29ers have been designated as the platform for the youth worlds, when the event comes to San Diego, California in 2007, and skiff sailing appears to be on the ascendant in the USA. Think of it as speed poisoning. Designer Julian Bethwaite reported downwind speeds in the 20s on the San Francisco Bay courses, and it works, Bethwaite said, because, “American youth are going toward extreme sports.”

Bethwaite defines a skiff as a boat where you ignore the rhumb line, downwind, and sail the apparent wind—the race course gets wider. It’s also a boat where the crew is more important than the skipper, because there’s mojo happening, big time. To put that a different way, Bethwaite says, “The boats are more team-driven than anything that came before them. You can’t get anywhere combining a good skipper with a poor crew because they’ll be beaten by a mediocre team that works well as a team.”

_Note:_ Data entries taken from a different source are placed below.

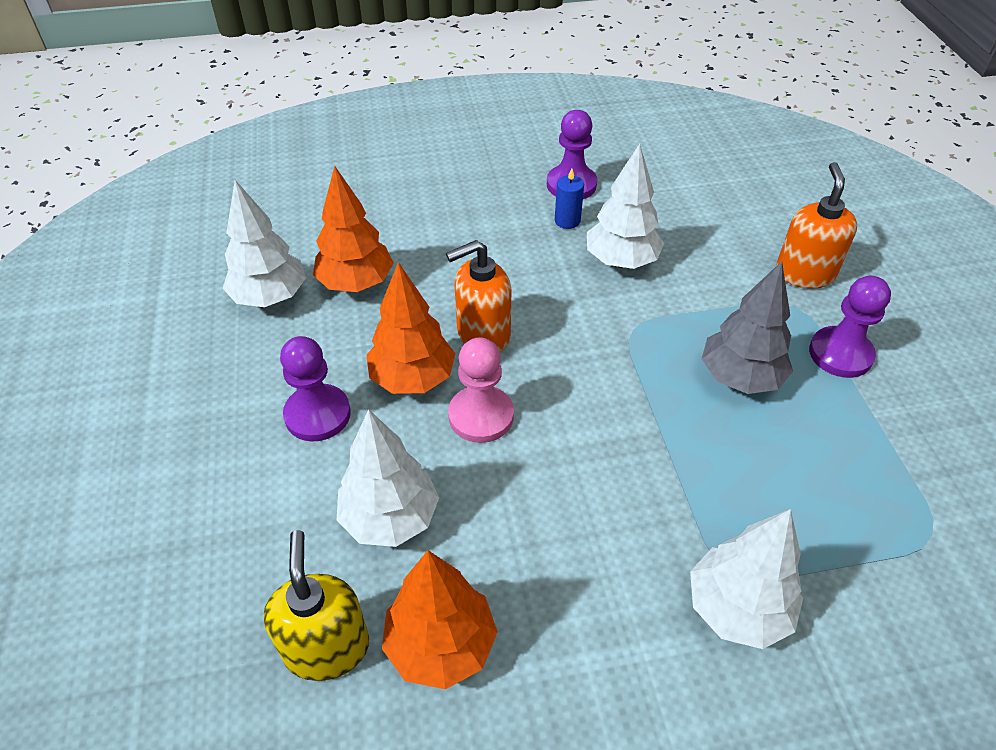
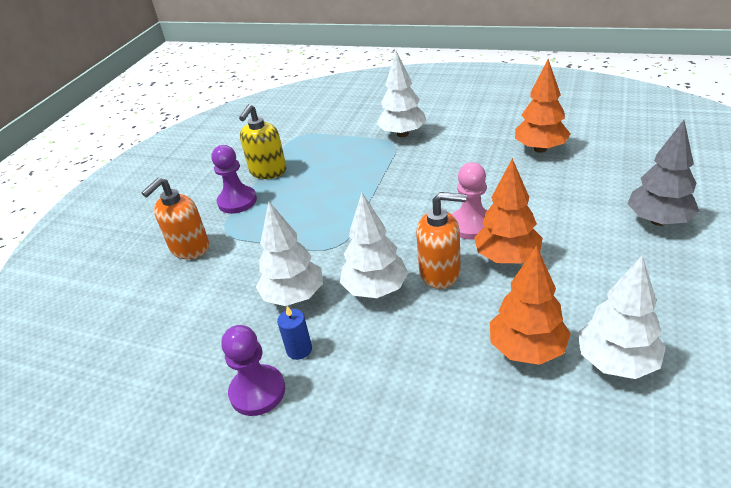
camera: 145 degrees left, 10 degrees down
(317, 414) = (584, 253): purple pawn -> none
(327, 647) = (597, 158): yellow soap dispenser -> yellow soap dispenser (268, 171)
(390, 518) = (549, 193): white tree -> white tree (375, 289)
(740, 377) = (304, 205): grey tree -> grey tree (658, 220)

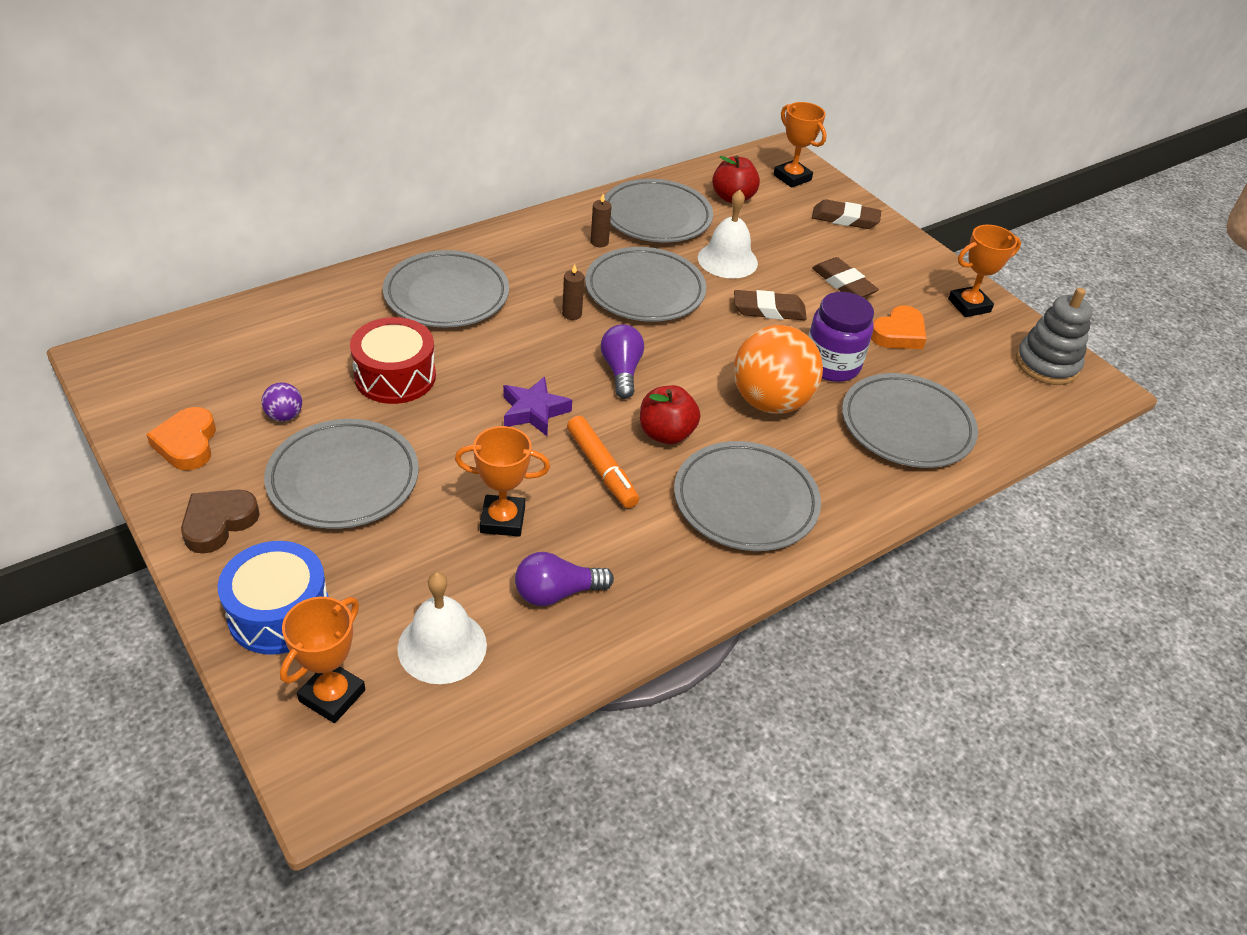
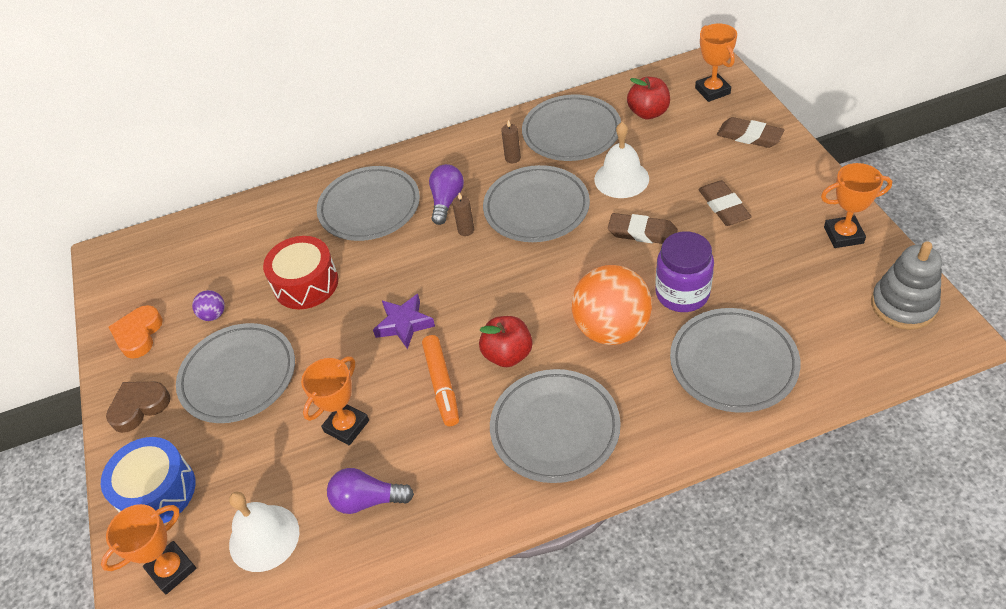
camera: 25 degrees right, 5 degrees up
(502, 520) = (346, 426): orange trophy -> orange trophy turned 75 degrees counterclockwise
(621, 371) = (490, 289): purple light bulb -> purple light bulb (446, 201)
(898, 334) = (759, 263): orange heart -> none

This is the fifth world championship for 29ers. The fleet of 77 is broken into qualifying flights leading to gold and silver fleets for the finals, continuing to July 10. US Sailing Team member Molly Carapiet of the Yale University sailing team is mostly concerned with winning selection to the women’s 470 for the 2008 Olympic Games. But she’s sailing a 29er here for the experience, and she makes it sound as if this really is a good high performance trainer. “There’s not much to think about in setting it up,” she says, “you just nail it and go.